B. Does aging break voice security?

  • The Result: Yes, significantly.
  • The Analogy: Imagine your voice is a key to your house. If you lose weight or get a cold, the key might still fit. But if you age 15 years, the key might not fit at all.
  • The Finding: The researchers tested "Speaker Verification" (using voice as a password). Over a 15-year gap, the error rate more than doubled. A system that was 98% accurate became much less reliable. This is a huge problem for banks or security systems that rely on voice ID.

C. Can we fix it?

  • The Result: Yes, if we train the AI differently.
  • The Analogy: Instead of teaching the AI to recognize a "static photo," we taught it to recognize a "movie."
  • The Finding: When they trained a model specifically on pairs of recordings from the same person (e.g., "This is the same guy, 5 years apart"), the AI learned to track the aging process. It could finally see the "temporal signal"—the subtle changes that happen as a person grows older.

4. Why This Matters

This isn't just about Hebrew speakers or politicians. It's about the future of how we interact with machines.

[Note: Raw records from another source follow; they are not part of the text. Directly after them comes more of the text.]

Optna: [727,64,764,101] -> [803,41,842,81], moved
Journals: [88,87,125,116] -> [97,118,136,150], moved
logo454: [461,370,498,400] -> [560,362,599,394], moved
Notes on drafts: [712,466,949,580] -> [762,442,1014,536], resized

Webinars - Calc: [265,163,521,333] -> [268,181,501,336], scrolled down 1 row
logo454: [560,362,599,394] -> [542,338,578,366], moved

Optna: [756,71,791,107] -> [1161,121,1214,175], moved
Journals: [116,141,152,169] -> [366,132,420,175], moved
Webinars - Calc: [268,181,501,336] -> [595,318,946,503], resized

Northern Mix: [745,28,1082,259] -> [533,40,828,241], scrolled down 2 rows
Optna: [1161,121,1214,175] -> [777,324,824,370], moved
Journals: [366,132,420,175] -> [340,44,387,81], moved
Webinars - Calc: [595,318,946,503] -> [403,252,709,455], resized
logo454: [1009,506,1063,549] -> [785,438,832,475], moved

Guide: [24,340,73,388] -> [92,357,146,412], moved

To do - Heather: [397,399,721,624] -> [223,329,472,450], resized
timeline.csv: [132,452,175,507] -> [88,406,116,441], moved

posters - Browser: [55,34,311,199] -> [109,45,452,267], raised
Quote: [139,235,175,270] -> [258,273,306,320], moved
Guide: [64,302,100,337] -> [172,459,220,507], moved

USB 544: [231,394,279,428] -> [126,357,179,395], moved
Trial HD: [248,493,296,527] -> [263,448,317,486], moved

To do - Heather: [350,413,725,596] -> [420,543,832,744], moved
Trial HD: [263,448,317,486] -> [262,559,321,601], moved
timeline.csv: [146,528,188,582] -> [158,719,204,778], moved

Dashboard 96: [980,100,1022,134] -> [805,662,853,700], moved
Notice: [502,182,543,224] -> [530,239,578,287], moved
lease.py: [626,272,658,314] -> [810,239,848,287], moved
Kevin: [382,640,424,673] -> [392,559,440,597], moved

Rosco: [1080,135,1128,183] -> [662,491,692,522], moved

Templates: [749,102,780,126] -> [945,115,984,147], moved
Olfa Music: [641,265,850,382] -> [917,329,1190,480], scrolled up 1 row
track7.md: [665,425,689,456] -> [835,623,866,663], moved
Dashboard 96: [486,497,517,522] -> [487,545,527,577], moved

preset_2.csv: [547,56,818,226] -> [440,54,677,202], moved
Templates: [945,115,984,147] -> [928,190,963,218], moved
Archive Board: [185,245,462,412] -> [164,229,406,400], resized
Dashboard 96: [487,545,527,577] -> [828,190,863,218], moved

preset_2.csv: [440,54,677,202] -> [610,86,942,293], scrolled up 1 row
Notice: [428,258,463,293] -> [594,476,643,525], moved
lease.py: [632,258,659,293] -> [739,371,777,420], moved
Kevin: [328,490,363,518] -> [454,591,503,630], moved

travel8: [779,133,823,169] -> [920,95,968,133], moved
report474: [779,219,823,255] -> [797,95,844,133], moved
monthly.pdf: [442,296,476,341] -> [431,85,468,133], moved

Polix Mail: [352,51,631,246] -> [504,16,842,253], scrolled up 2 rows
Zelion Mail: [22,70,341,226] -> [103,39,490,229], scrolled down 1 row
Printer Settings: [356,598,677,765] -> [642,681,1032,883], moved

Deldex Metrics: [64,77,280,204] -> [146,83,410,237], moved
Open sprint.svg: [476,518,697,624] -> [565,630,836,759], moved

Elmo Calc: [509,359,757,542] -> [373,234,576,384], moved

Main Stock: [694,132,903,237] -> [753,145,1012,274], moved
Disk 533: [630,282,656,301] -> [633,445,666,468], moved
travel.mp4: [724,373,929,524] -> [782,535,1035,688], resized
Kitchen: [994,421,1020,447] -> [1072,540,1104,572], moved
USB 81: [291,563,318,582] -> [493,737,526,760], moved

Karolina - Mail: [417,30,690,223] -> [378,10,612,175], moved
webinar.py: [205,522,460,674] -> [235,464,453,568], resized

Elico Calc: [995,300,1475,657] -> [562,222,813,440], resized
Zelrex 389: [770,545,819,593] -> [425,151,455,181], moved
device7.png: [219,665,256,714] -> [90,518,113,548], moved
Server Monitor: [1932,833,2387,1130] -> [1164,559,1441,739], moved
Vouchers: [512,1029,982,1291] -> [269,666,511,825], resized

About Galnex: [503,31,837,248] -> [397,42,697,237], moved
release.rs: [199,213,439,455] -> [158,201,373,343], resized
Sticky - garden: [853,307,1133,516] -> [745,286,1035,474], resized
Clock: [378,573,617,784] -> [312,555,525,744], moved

  • Security: If your voice is your password, we need to know how to update that password as you age, so you don't get locked out of your bank account in 10 years.
  • Health: Doctors might use voice analysis to detect diseases like Parkinson's or Alzheimer's. To do that, they need to know what "normal aging" sounds like so they don't mistake a natural change for a disease.
  • Fairness: Most AI is trained on young voices. This dataset helps make AI work better for older adults, who are often left out of the tech world.

The Bottom Line

The authors released this massive dataset (VoxKnesset) to the public. They are essentially handing the world a "Time-Lapse Video" of human voices to help engineers build smarter, more human-like AI that understands that we all change with time.